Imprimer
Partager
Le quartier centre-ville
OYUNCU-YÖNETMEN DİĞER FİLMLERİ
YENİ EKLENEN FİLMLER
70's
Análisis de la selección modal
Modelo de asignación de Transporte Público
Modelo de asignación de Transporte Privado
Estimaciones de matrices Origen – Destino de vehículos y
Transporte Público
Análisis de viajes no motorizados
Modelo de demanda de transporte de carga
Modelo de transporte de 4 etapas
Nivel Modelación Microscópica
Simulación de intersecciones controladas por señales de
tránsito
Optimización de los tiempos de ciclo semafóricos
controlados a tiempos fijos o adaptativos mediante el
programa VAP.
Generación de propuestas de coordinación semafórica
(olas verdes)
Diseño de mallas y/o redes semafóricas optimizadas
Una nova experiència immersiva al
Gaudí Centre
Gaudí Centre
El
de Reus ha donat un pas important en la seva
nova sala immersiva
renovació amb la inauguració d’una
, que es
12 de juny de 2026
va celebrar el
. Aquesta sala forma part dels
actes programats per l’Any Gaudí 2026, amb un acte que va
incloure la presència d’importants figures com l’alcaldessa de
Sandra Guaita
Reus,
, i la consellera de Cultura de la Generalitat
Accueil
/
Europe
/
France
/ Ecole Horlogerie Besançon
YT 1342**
+++
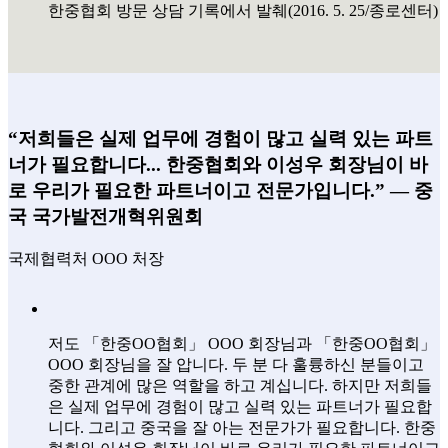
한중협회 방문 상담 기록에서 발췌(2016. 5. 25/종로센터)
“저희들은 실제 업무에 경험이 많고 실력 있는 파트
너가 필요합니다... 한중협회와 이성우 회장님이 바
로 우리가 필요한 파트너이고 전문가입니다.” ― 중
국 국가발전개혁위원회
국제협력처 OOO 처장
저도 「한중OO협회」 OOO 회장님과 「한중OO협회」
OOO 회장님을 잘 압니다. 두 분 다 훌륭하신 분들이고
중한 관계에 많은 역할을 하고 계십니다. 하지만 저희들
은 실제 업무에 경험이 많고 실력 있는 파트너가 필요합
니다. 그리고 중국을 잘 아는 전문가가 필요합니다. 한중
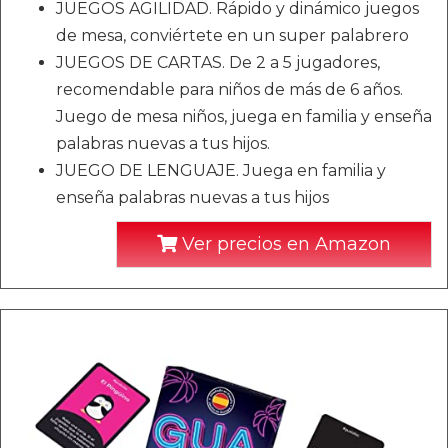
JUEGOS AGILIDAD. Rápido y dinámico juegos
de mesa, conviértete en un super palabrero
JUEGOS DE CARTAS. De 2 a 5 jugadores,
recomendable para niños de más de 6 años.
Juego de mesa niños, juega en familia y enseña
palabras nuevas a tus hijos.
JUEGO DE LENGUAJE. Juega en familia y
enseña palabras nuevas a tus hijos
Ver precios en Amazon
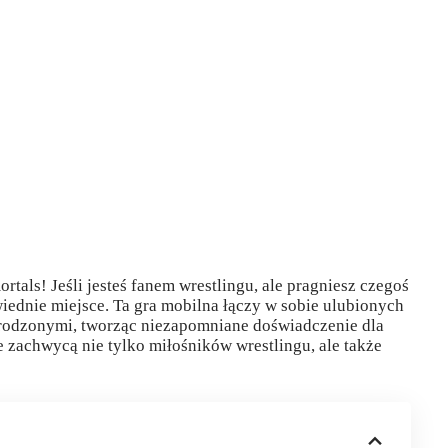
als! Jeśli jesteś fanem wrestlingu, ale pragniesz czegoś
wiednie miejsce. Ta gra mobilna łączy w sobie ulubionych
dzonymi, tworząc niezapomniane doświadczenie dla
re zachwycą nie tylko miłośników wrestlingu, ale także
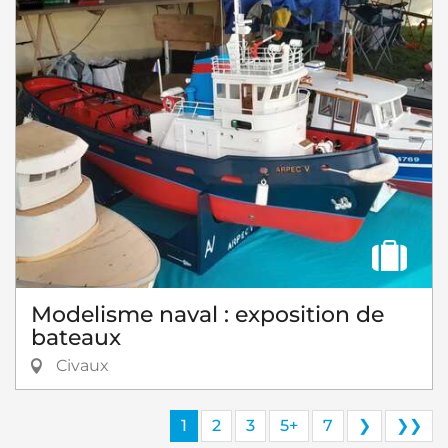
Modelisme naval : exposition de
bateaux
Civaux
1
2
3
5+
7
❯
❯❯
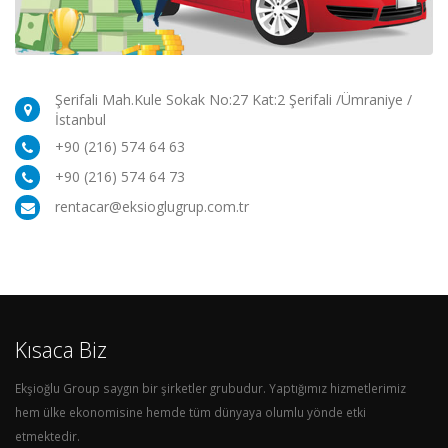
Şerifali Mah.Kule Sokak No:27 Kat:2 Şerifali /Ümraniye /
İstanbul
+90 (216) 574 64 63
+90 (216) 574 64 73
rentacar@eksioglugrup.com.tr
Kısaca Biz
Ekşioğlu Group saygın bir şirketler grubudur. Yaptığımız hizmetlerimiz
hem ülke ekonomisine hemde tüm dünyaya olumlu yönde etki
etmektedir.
+++
Pull every line containing the word "immersiva" out of the listing.

Una nova experiència immersiva al
nova sala immersiva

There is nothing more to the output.